▶ Request:
The copy you produce must hold every record exactly, and none of the images.

++++ Source material ++++

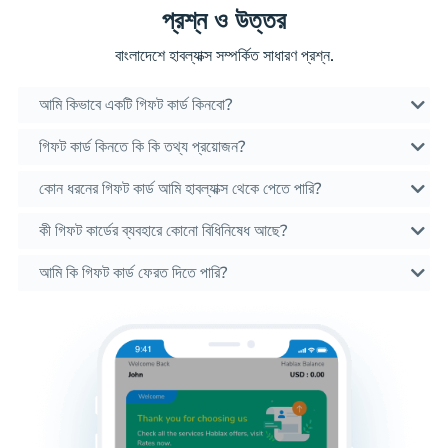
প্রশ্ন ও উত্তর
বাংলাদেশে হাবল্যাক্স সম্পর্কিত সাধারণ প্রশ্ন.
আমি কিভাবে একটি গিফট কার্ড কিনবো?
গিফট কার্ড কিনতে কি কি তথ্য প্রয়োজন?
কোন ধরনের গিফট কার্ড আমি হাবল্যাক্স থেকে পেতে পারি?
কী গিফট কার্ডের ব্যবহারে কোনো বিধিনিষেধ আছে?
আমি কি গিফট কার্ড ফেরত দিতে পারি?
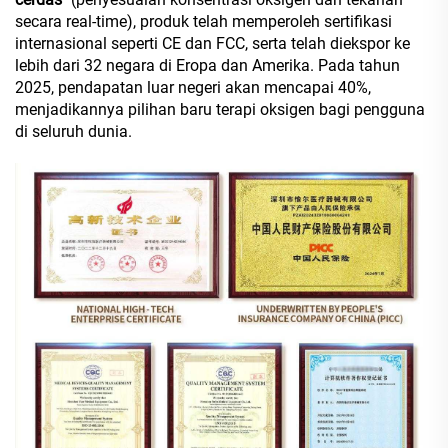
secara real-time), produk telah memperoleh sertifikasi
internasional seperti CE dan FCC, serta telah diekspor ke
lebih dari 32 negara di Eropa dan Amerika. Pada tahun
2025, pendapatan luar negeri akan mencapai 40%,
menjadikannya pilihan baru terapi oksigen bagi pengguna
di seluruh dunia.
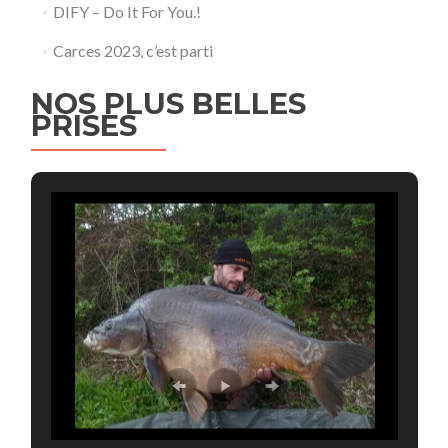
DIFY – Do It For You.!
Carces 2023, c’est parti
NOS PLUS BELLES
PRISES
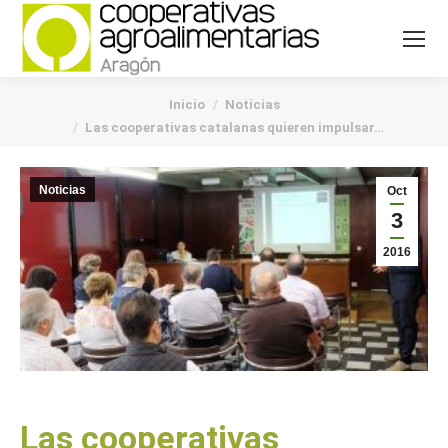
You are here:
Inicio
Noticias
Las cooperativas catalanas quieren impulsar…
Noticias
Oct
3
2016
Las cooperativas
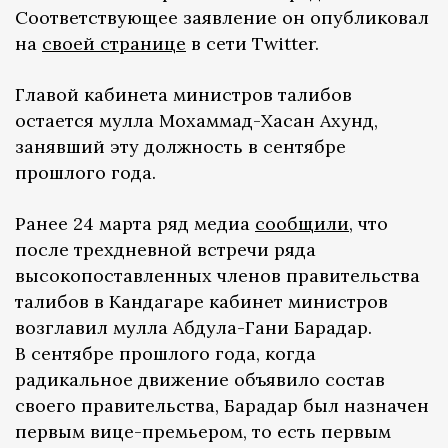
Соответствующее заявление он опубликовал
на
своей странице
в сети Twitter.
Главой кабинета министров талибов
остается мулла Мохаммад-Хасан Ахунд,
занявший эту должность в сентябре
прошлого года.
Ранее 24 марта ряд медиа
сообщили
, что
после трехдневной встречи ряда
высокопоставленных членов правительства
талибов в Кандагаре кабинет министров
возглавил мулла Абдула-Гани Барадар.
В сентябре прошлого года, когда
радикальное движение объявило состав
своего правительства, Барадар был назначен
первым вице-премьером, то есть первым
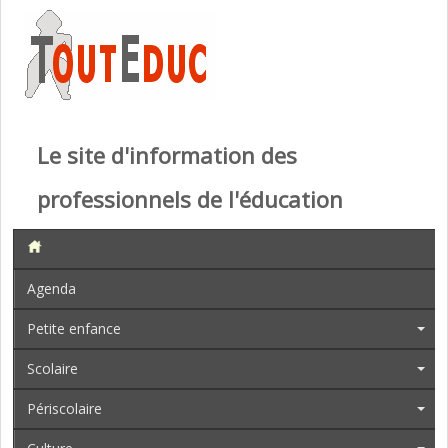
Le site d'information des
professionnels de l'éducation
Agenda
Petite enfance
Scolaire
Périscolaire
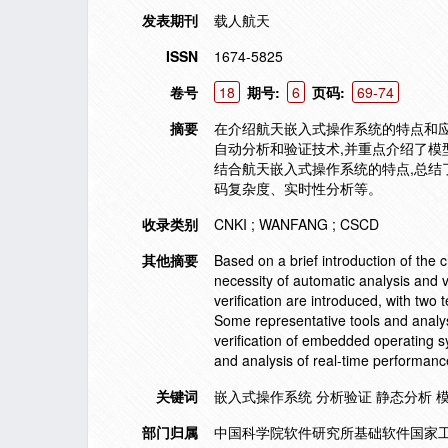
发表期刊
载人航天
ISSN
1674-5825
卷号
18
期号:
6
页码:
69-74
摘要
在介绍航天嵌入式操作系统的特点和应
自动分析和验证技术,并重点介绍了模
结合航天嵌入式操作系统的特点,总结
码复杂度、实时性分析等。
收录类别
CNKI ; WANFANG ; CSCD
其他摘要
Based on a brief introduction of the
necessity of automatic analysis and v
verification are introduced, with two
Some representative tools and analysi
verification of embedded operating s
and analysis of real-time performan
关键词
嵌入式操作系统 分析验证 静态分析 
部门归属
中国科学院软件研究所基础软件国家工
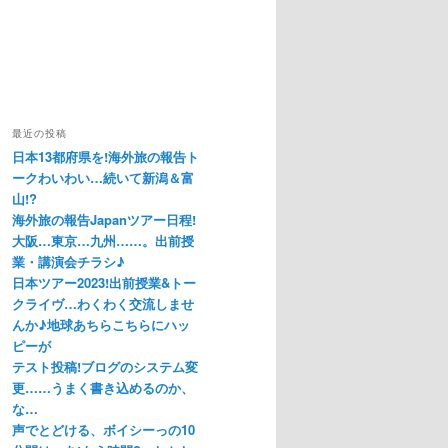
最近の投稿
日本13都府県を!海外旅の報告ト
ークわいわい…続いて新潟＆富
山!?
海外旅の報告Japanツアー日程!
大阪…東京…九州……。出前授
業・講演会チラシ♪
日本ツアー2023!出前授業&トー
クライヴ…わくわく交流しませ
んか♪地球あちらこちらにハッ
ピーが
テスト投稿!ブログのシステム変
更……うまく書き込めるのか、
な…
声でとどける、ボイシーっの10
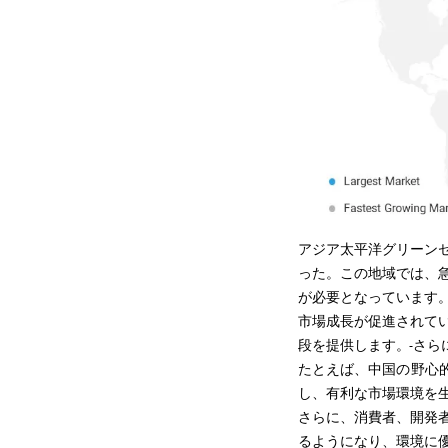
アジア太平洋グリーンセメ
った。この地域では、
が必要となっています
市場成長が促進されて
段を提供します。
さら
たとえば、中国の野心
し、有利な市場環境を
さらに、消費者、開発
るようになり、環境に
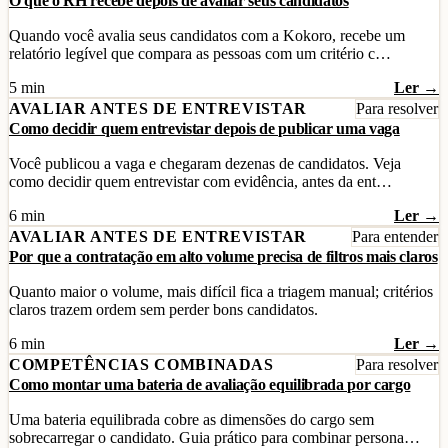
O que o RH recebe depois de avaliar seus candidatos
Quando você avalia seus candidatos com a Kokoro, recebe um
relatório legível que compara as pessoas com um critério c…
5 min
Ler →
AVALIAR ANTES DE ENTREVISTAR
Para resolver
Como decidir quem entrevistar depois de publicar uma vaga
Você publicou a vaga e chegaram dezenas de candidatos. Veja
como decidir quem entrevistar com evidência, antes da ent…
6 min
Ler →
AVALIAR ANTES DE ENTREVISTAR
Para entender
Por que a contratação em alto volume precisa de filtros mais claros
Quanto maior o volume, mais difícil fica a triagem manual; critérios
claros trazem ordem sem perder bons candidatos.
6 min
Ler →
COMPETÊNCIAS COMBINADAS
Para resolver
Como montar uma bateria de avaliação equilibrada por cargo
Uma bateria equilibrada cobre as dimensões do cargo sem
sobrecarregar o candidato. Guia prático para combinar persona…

++++

▶ Output of the task:
প্রশ্ন ও উত্তর
বাংলাদেশে হাবল্যাক্স সম্পর্কিত সাধারণ প্রশ্ন.
আমি কিভাবে একটি গিফট কার্ড কিনবো?
গিফট কার্ড কিনতে কি কি তথ্য প্রয়োজন?
কোন ধরনের গিফট কার্ড আমি হাবল্যাক্স থেকে পেতে পারি?
কী গিফট কার্ডের ব্যবহারে কোনো বিধিনিষেধ আছে?
আমি কি গিফট কার্ড ফেরত দিতে পারি?
secara real-time), produk telah memperoleh sertifikasi
internasional seperti CE dan FCC, serta telah diekspor ke
lebih dari 32 negara di Eropa dan Amerika. Pada tahun
2025, pendapatan luar negeri akan mencapai 40%,
menjadikannya pilihan baru terapi oksigen bagi pengguna
di seluruh dunia.
DIFY – Do It For You.!
Carces 2023, c’est parti
NOS PLUS BELLES
PRISES
You are here:
Inicio
Noticias
Las cooperativas catalanas quieren impulsar…
Noticias
Oct
3
2016
Las cooperativas
Соответствующее заявление он опубликовал
на
своей странице
в сети Twitter.
Главой кабинета министров талибов
остается мулла Мохаммад-Хасан Ахунд,
занявший эту должность в сентябре
прошлого года.
Ранее 24 марта ряд медиа
сообщили
, что
после трехдневной встречи ряда
высокопоставленных членов правительства
талибов в Кандагаре кабинет министров
возглавил мулла Абдула-Гани Барадар.
В сентябре прошлого года, когда
радикальное движение объявило состав
своего правительства, Барадар был назначен
первым вице-премьером, то есть первым
Le site d'information des
professionnels de l'éducation
Agenda
Petite enfance
Scolaire
Périscolaire
发表期刊
载人航天
ISSN
1674-5825
卷号
18
期号:
6
页码:
69-74
摘要
在介绍航天嵌入式操作系统的特点和应
自动分析和验证技术,并重点介绍了模
结合航天嵌入式操作系统的特点,总结
码复杂度、实时性分析等。
收录类别
CNKI ; WANFANG ; CSCD
其他摘要
Based on a brief introduction of the
necessity of automatic analysis and v
verification are introduced, with two
Some representative tools and analysi
verification of embedded operating s
and analysis of real-time performan
关键词
嵌入式操作系统 分析验证 静态分析 
部门归属
中国科学院软件研究所基础软件国家工
最近の投稿
日本13都府県を!海外旅の報告ト
ークわいわい…続いて新潟＆富
山!?
海外旅の報告Japanツアー日程!
大阪…東京…九州……。出前授
業・講演会チラシ♪
日本ツアー2023!出前授業&トー
クライヴ…わくわく交流しませ
んか♪地球あちらこちらにハッ
ピーが
テスト投稿!ブログのシステム変
更……うまく書き込めるのか、
な…
声でとどける、ボイシーっの10
アジア太平洋グリーンセメ
った。この地域では、
が必要となっています
市場成長が促進されて
段を提供します。
さら
たとえば、中国の野心
し、有利な市場環境を
さらに、消費者、開発
るようになり、環境に
O que o RH recebe depois de avaliar seus candidatos
Quando você avalia seus candidatos com a Kokoro, recebe um
relatório legível que compara as pessoas com um critério c…
5 min
Ler →
AVALIAR ANTES DE ENTREVISTAR
Para resolver
Como decidir quem entrevistar depois de publicar uma vaga
Você publicou a vaga e chegaram dezenas de candidatos. Veja
como decidir quem entrevistar com evidência, antes da ent…
6 min
Ler →
AVALIAR ANTES DE ENTREVISTAR
Para entender
Por que a contratação em alto volume precisa de filtros mais claros
Quanto maior o volume, mais difícil fica a triagem manual; critérios
claros trazem ordem sem perder bons candidatos.
6 min
Ler →
COMPETÊNCIAS COMBINADAS
Para resolver
Como montar uma bateria de avaliação equilibrada por cargo
Uma bateria equilibrada cobre as dimensões do cargo sem
sobrecarregar o candidato. Guia prático para combinar persona…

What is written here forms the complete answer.